Summer was not in good shape, but she did feel a little better when she heard Seth. She felt worse because the girl calling for him had pretty much fallen on top of her, but at least she had the good sense to move. She reached a hand up, for Tristan, because she couldn't see or hear him anymore, but it was her brother who came to her rescue. He was yelling at the brunette, the brunette was yelling back. Summer felt a tremendous pain in her side, but she looked down only long enough to know that she didn't want to look down anymore.
"Where's Tristan?" she asked meekly, surprised at how weak her voice was. They either didn't hear her or they completely ignored her, because the next thing she knew there was a "One... two.. THREE" count and she was being pulled off of the thing that had impaled her. She yelled because it hurt, and tried feebly to swing at them because they were making it worse. Thankfully, both Gina and Seth were able-bodied, and they managed to get her all the way to the truck without much more trouble.
"Where's Tristan?" she kept asking. They still ignored her; or so she thought. Gina climbed into the back with her, keeping Summer stable as Seth tore ass down the road.
"Take her to Pyrige. I know it's far, but trust me, it'll be worth it. There's a guy I work with who can help." Seth looked crazed. "He's a healer!" she shouted at him. And then, "Why does your sister keep asking for Tristan?"

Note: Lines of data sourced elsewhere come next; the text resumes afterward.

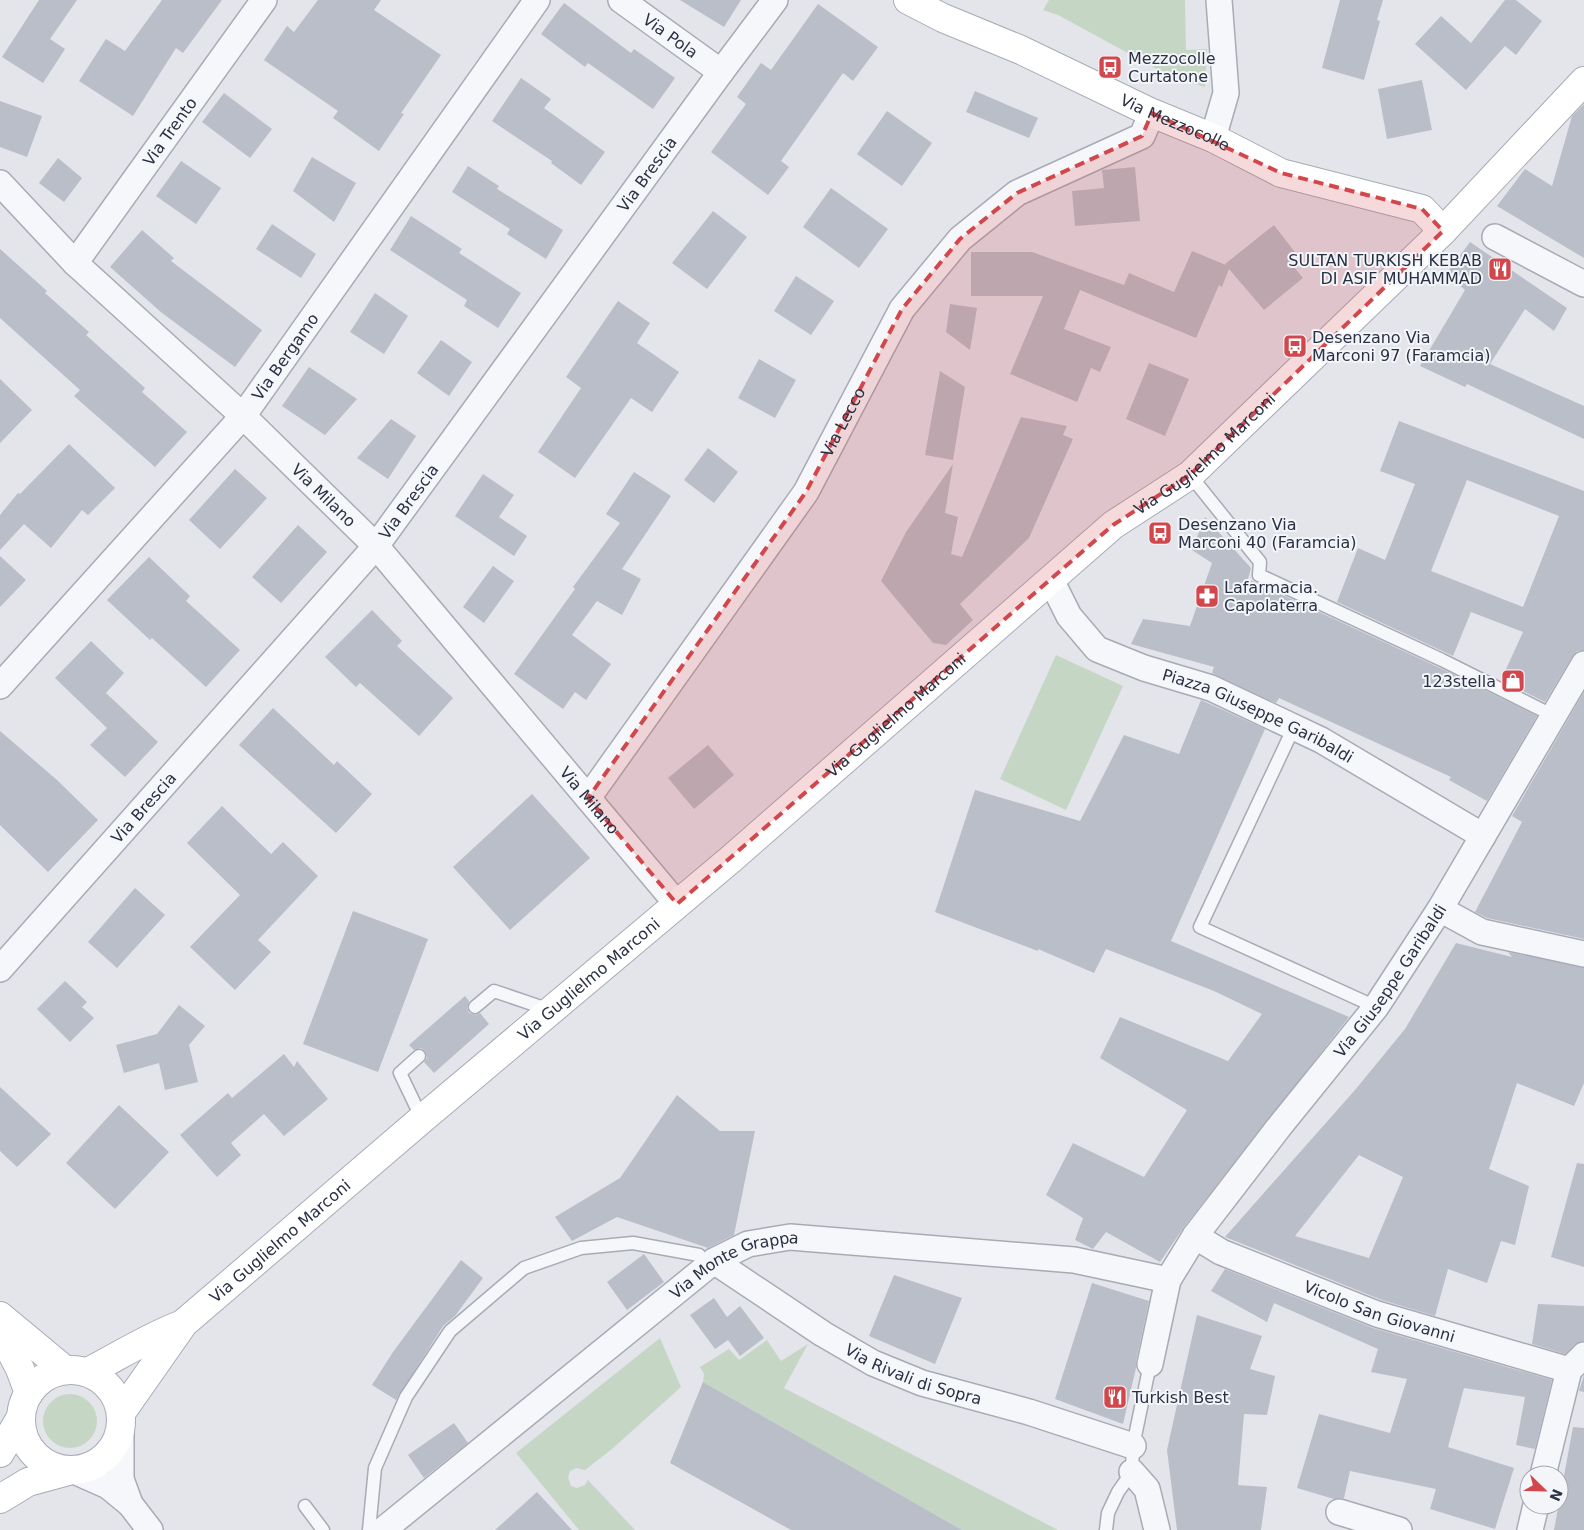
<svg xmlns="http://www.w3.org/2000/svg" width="1584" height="1530" viewBox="0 0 1584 1530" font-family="'DejaVu Sans',sans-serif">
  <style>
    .green { fill: #c6d6c4 }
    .building { fill: #babec9; fill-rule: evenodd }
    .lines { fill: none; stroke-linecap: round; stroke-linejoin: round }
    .lane-casing { stroke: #a8abb6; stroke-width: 15 }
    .street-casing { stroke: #a8abb6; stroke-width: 28 }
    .secondary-casing { stroke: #a8abb6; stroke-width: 30 }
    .lane { stroke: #f6f7fa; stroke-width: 12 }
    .street { stroke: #f6f7fa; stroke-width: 25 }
    .secondary { stroke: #fff; stroke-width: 28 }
    .marked { fill: #d2474b; fill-opacity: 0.2; stroke: #d2474b; stroke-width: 4; stroke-dasharray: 10 6; stroke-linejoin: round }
    .labels { text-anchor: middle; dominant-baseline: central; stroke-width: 4; stroke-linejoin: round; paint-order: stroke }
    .street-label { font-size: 16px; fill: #2a3144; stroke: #f3f5f9 }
    .poi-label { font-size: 16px; fill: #2a3144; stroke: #f3f5f9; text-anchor: start }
  </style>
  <rect width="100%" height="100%" fill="#e3e5eb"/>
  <g class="green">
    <polygon points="1049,0 1185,0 1186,50 1207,49 1205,87 1170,76 1058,15 1043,10"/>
    <polygon points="1056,655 1123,686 1066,810 1000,779"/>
    <polygon points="660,1338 681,1387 612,1449 585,1470 576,1468 570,1471 568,1477 571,1486 577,1488 585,1485 588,1480 635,1530 579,1530 516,1453"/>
    <polygon points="767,1340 781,1361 808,1344 784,1388 1058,1530 962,1530 703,1382 704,1374 700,1367 729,1349 739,1360"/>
    <circle cx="70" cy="1421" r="27"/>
  </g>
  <g class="building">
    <polygon points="39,0 77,0 50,39 65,49 43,83 2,57"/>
    <polygon points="162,0 222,0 183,53 176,48 133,116 79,81 106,39 125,51"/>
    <polygon points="318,0 381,0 374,10 441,55 401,113 404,114 379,151 333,118 338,111 264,60 287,26 294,32"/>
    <polygon points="680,0 741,0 724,27"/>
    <polygon points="1340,0 1383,0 1377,20 1380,21 1364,80 1322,68"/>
    <polygon points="1505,0 1516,0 1542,21 1516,55 1505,46 1466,90 1415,44 1441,16 1471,43"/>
    <polygon points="564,3 631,53 634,49 675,78 653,109 588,63 585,67 541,34"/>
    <polygon points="818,4 878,47 853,81 843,73 781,161 789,167 768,195 711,152 746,104 737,97 761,63 771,70"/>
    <polygon points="521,78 551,99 544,108 605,152 581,185 551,163 552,161 492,121"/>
    <polygon points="1422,80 1432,130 1387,139 1378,89"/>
    <polygon points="975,91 1038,118 1029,138 966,112"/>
    <polygon points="224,93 272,129 250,158 202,122"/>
    <polygon points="0,101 42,116 27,157 0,147"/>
    <polygon points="1584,104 1584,258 1497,206 1525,169 1552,186 1572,116"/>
    <polygon points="887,111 932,143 902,186 857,154"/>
    <polygon points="312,157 356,183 334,222 293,191"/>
    <polygon points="58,158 82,178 64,202 39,183"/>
    <polygon points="181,161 221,188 196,224 156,196"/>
    <polygon points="468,166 499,186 497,189 563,230 546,259 507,234 510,229 452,192"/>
    <polygon points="1135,167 1140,221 1075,226 1072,191 1104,188 1102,170"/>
    <polygon points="831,188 888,229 859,268 803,227"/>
    <polygon points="713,211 747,237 707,289 672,263"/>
    <polygon points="411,216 462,249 459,253 521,293 498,328 464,306 467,300 390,250"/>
    <polygon points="272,224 316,254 301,278 256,249"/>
    <polygon points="1274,225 1298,256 1290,262 1303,278 1264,310 1229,269 1222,287 1219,285 1196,338 1080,290 1064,329 1111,347 1100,372 1091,368 1077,402 1010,374 1043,296 971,296 971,252 1032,252 1124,285 1129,273 1174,292 1192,251 1226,265 1225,264"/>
    <polygon points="142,230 174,258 171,261 262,330 235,367 162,313 110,267"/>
    <polygon points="1470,242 1567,308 1554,331 1525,309 1490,364 1584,406 1584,439 1467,384 1465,387 1420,366 1465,290 1446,274"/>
    <polygon points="0,249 47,291 45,293 89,332 86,335 145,388 142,392 187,432 155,467 74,396 80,390 0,318"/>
    <polygon points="796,276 834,301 811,335 774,311"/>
    <polygon points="375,293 408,316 384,354 350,332"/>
    <polygon points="618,301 650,323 637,343 679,372 652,412 631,398 575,478 538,452 581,388 566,377"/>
    <polygon points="950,304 977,308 970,350 946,332"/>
    <polygon points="441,340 472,362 449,396 417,373"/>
    <polygon points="759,359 796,380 775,418 738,398"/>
    <polygon points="1149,363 1189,379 1165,436 1126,419"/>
    <polygon points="309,367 357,399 325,435 282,406"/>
    <polygon points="940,371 965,387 953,460 925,455"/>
    <polygon points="0,379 32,410 0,443"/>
    <polygon points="1021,417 1067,426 1063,435 1073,439 1029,538 960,604 973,620 946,645 933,643 881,581 906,532 953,464 945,513 958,517 951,554 962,557"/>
    <polygon points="391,419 416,436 388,479 357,458"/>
    <path d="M1399,421L1584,491V650L1577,651L1572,657L1545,702L1501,680L1523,632L1471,612L1453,656L1337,602L1358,548L1385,560L1415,484L1380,471ZM1467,480L1559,516L1523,607L1431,571Z"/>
    <polygon points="69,444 115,488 88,515 82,510 51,548 24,524 0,550 0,515 18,493 20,494"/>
    <polygon points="708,448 738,472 714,503 684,480"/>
    <polygon points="235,469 267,498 220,549 189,520"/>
    <polygon points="634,472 671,496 622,569 641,579 622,615 597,601 572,635 611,664 586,700 575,692 563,709 514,674 575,589 573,587 620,523 606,514"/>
    <polygon points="483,474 514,495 499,517 527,536 514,556 455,516"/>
    <polygon points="1205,517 1251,568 1248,579 1438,667 1537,716 1487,801 1449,780 1451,777 1279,698 1276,703 1212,673 1214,667 1131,644 1143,619 1190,626 1212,563 1192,550"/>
    <polygon points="298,525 327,552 281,603 252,577"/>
    <polygon points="0,556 26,580 0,607"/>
    <polygon points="149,557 190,596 186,601 240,650 206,687 152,638 150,640 107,600"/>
    <polygon points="493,566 514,581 484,623 463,607"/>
    <polygon points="372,610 402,641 397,646 453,698 419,736 360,683 356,687 325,657"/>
    <polygon points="91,641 124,673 106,693 158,742 125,777 90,745 107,728 55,678"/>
    <polygon points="1584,692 1584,939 1487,918 1475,912 1522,822 1512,816"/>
    <polygon points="1201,700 1265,729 1171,941 1349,1017 1184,1227 1160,1262 1106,1232 1093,1249 1075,1240 1083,1218 1046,1195 1073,1143 1144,1177 1187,1110 1100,1058 1120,1017 1228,1061 1262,1014 1214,991 1106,949 1094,973 1038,949 1038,951 935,912 975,790 1080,821 1124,735 1179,754"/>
    <polygon points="273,708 334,765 337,761 372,794 336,833 239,745"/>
    <polygon points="0,731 57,780 98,820 48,872 0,825"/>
    <polygon points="708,745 734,775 694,809 668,778"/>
    <polygon points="532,794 590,858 510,930 453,867"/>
    <polygon points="222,806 271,854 283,842 318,876 258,940 271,952 235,990 190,947 240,895 187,843"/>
    <polygon points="135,888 165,915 117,968 88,942"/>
    <polygon points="353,911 428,939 378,1072 303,1044"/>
    <path d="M1456,943L1512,957L1508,952L1584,968V1083L1574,1106L1517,1083L1489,1169L1529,1186L1515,1245L1501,1241L1487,1283L1448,1269L1435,1316L1382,1300L1225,1237L1355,1090L1405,1029ZM1359,1155L1403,1177L1369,1258L1295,1236Z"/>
    <polygon points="65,981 87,1002 82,1007 94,1018 70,1042 37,1009"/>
    <polygon points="465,996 469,1001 467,1008 469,1013 476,1015 480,1013 489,1024 434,1073 424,1062 427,1058 425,1051 421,1048 414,1050 409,1045"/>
    <polygon points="179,1005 205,1026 189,1045 198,1082 165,1090 159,1063 124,1073 116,1045 157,1034"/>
    <polygon points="284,1054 294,1067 297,1061 328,1099 284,1136 264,1114 231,1143 241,1155 217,1177 180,1135 228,1093 232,1098"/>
    <polygon points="0,1087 51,1134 17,1167 0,1151"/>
    <polygon points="677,1095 720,1131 755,1131 734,1235 708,1248 617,1217 572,1241 555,1217 620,1178"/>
    <polygon points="119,1105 169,1152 115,1209 66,1163"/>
    <polygon points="1577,1163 1584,1164 1584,1267 1551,1257"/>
    <polygon points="644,1254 664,1282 627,1310 607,1282"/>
    <polygon points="461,1260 483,1278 455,1316 443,1326 396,1400 372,1385 393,1352"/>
    <polygon points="1225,1269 1373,1328 1552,1380 1535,1449 1516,1445 1525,1397 1464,1388 1448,1447 1514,1468 1495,1529 1430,1509 1436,1489 1350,1471 1344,1498 1334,1499 1297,1488 1319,1414 1390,1433 1407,1379 1371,1372 1378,1349 1274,1303 1267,1322 1211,1291"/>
    <polygon points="894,1275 962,1298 935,1364 869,1336"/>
    <polygon points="1092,1283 1149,1301 1136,1361 1136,1368 1123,1424 1055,1399"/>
    <polygon points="714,1298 727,1317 740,1306 764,1338 740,1356 728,1340 715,1349 690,1315"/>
    <polygon points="1538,1304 1584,1306 1584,1341 1574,1345 1565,1354 1532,1344"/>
    <polygon points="1197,1315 1262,1336 1250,1369 1275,1376 1267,1415 1244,1414 1238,1485 1267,1487 1261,1530 1177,1530 1167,1450"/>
    <polygon points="1584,1375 1584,1392 1579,1391"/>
    <polygon points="703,1382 803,1439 962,1530 791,1530 670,1463"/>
    <polygon points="454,1423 468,1443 424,1478 408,1455"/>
    <polygon points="1573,1427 1584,1428 1584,1530 1554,1530"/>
    <polygon points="537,1492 572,1530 495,1530"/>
  </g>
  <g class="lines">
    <g class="lane-casing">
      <g id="lane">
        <polyline points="1190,475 1260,562 1259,575 1442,660 1554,716"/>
        <polyline points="1294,727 1200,927 1376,1007"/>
        <polyline points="475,1007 494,991 550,1010"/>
        <polyline points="419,1056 400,1073 422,1119"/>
        <polyline points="305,1506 323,1530"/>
        <polyline points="369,1530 375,1468 406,1397 450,1331 524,1268 581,1248 633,1243 699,1255"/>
        <polyline points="1106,1530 1108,1513 1118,1492 1132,1472 1133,1446 1150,1364"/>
      </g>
    </g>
    <g class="street-casing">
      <g id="street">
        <path id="s1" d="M621,0L721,72"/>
        <polyline points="1213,138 1226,93 1219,0"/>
        <path id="s2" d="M0,183L75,263L243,416L376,546L677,904"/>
        <polyline points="1495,237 1584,284"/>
        <path id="s3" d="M75,263L264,0"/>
        <path id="s4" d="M1051,580L1069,616L1097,649L1144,668L1211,688L1321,740L1483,836"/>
        <path id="s5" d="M0,686L243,416L537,0"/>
        <path id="s6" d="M588,798L806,492L902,309L960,239L1017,193L1142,136L1152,113"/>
        <polyline points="1440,909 1482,932 1584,954"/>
        <path id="s7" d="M0,969L376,546L721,72L775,0"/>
        <path id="s8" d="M1195,1236L1221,1252L1377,1314L1569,1370"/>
        <path id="s9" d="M714,1261L823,1334L873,1363L922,1383L1029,1412L1133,1446"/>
        <path id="s10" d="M1150,1364L1168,1280L1195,1236L1279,1127L1376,1007L1440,909L1584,664"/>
        <polyline points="121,1430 121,1479 130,1504"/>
        <polyline points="72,1470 108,1486 130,1504 150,1530"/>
        <polyline points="1132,1472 1147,1489 1157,1530"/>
        <polyline points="1543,1475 1569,1370 1584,1355"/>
        <polyline points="1339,1512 1399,1530"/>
        <path id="s11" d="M383,1530L714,1261L748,1244L790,1237L1074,1260L1168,1280"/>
        <polyline points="1530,1530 1536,1505"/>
      </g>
    </g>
    <g class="secondary-casing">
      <g id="secondary">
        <path id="s12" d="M908,0L943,18L1021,50L1152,113L1213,138L1281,173L1422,209L1443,231"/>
        <polyline points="0,1316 65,1370"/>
        <polyline points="0,1330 20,1369 29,1393"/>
        <circle cx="71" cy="1420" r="50"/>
        <path d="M88,1372C119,1356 150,1336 183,1324"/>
        <path id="s13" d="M121,1413L184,1323L422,1119L731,859L1113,525L1190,475L1443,231L1584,81"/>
        <polyline points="0,1453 21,1417"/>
        <polyline points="0,1499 28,1482 72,1470"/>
      </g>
    </g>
    <use href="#lane" class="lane"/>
    <use href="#street" class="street"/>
    <use href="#secondary" class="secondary"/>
  </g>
  <path class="marked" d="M1152,113L1281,173L1422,209L1443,231L1190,475L1113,525L677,904L588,798L806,492L902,309L960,239L1017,193L1142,136Z"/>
  <defs>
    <g id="bus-square" transform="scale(1.25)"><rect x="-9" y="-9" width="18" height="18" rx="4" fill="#d2474b" stroke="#f3f5f9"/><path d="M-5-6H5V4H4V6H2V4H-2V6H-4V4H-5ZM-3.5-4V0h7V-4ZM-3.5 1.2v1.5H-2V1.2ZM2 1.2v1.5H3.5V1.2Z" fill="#fff"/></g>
    <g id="restaurant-square" transform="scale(1.25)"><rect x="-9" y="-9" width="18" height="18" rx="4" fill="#d2474b" stroke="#f3f5f9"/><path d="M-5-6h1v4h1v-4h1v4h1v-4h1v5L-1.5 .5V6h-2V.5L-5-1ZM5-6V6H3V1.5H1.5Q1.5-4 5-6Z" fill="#fff"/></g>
    <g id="pharmacy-square" transform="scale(1.25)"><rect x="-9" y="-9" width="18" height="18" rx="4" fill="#d2474b" stroke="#f3f5f9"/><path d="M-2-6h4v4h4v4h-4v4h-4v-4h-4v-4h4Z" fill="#fff"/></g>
    <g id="shop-square" transform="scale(1.25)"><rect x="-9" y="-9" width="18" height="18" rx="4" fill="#d2474b" stroke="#f3f5f9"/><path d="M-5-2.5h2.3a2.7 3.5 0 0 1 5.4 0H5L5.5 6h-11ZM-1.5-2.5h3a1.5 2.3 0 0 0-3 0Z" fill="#fff"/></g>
  </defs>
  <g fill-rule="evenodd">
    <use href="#bus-square" x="1110" y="67"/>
    <use href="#restaurant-square" x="1500" y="269"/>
    <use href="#bus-square" x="1295" y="346"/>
    <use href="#bus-square" x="1160" y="533"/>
    <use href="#pharmacy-square" x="1207" y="596"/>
    <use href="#shop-square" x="1513" y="681"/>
    <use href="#restaurant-square" x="1115" y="1397"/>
  </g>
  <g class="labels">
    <g class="street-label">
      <text stroke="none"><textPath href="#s1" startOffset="61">Via Pola</textPath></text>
      <text stroke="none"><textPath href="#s12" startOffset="294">Via Mezzocolle</textPath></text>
      <text stroke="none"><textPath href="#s3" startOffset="162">Via Trento</textPath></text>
      <text stroke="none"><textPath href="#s7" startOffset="1026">Via Brescia</textPath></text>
      <text stroke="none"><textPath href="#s5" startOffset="436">Via Bergamo</textPath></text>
      <text stroke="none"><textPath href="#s6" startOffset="455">Via Lecco</textPath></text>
      <text stroke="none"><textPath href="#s13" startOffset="1451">Via Guglielmo Marconi</textPath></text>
      <text stroke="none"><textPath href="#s2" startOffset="450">Via Milano</textPath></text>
      <text stroke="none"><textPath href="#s7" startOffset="621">Via Brescia</textPath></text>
      <text stroke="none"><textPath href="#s13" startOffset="1046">Via Guglielmo Marconi</textPath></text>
      <text stroke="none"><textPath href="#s4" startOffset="258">Piazza Giuseppe Garibaldi</textPath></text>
      <text stroke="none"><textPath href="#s2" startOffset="855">Via Milano</textPath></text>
      <text stroke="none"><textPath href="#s7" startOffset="216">Via Brescia</textPath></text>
      <text stroke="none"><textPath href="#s13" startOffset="641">Via Guglielmo Marconi</textPath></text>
      <text stroke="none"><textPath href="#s10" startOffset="459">Via Giuseppe Garibaldi</textPath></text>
      <text stroke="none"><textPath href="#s13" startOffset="236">Via Guglielmo Marconi</textPath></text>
      <text stroke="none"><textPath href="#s11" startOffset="444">Via Monte Grappa</textPath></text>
      <text stroke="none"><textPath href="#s8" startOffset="200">Vicolo San Giovanni</textPath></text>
      <text stroke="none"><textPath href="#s9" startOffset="231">Via Rivali di Sopra</textPath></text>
    </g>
    <g class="poi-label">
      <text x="1128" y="58">Mezzocolle<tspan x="1128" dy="18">Curtatone</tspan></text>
      <text x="1482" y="260" text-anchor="end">SULTAN TURKISH KEBAB<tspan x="1482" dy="18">DI ASIF MUHAMMAD</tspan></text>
      <text x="1312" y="337">Desenzano Via<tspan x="1312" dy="18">Marconi 97 (Faramcia)</tspan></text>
      <text x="1178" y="524">Desenzano Via<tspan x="1178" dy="18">Marconi 40 (Faramcia)</tspan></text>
      <text x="1224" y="587">Lafarmacia.<tspan x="1224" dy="18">Capolaterra</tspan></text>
      <text x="1496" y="681" text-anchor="end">123stella</text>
      <text x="1132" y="1397">Turkish Best</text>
    </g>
  </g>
  <g transform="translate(1544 1490) rotate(113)"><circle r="24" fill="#f3f5f9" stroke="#a3a7b1"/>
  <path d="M0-4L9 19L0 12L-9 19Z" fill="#d2474b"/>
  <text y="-8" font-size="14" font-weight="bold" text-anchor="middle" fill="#2a3144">N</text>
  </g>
</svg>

God-damned mother fucking... Tanith's thoughts were fueled by worry but came out mostly in angry bursts as she ducked flaming beams and exploding appliances. Who ran into a burning house? She wagered it was nothing she wouldn't do for Taran, but at the same time, this was a wash. There was nothing left; no people. The scent of death was heavy to her, mostly because she was a raven and that was kind of her gig. She watched as two figures carried a third from the house, and shied away from the remains of a fourth - a vampire, by the scent, because there wasn't much of it left to identify gender, age or anything else.
"LONDON!" she finally screamed, putting her hands to her mouth. She inhaled a thick plume of black smoke and broke out coughing. Her damned bird lungs couldn't keep up with this for much longer. She stumbled against a chair that hadn't yet burst into flames, dropping to her knees on the tile of the kitchen floor. She could see legs, but her vision began to dot. "GET OUT OF THE FUCKING HOUSE!"
She felt the room tilt sideways, and then there was a massive shattering noise and she was on the grass. There were sirens and lights and she was coughing like mad. She rolled over and pushed herself up onto her feet, narrowly avoiding a collision with a uniform.
"Whoa, ma'am. I need you to get over to that ambulance and get checked out. You're lucky - that man got you and his son out of the house before it went up completely. What were you even thinking, going in there?"
"I'm fine - I'm Detective Korakas, NYPD. I need you to - "
"Listen detective, no offense, but you really need to just go get checked out. Go, sit over there. Go. Sit. Over there. Sit. There. Go."
It took a while, but Tanith finally was ushered to the back of a bus, where she sat and coughed up soot while politely ignoring the emotional moment London and his kid were having. She was a little to crispy to be bothered by being the third wheel for the moment. She filled the gap by placing a well-deserved call to her chief, to whom she reported with as little gory detail as possible what had transpired and suggested that they get all police who could be associated in any way with Midnight off of the streets now.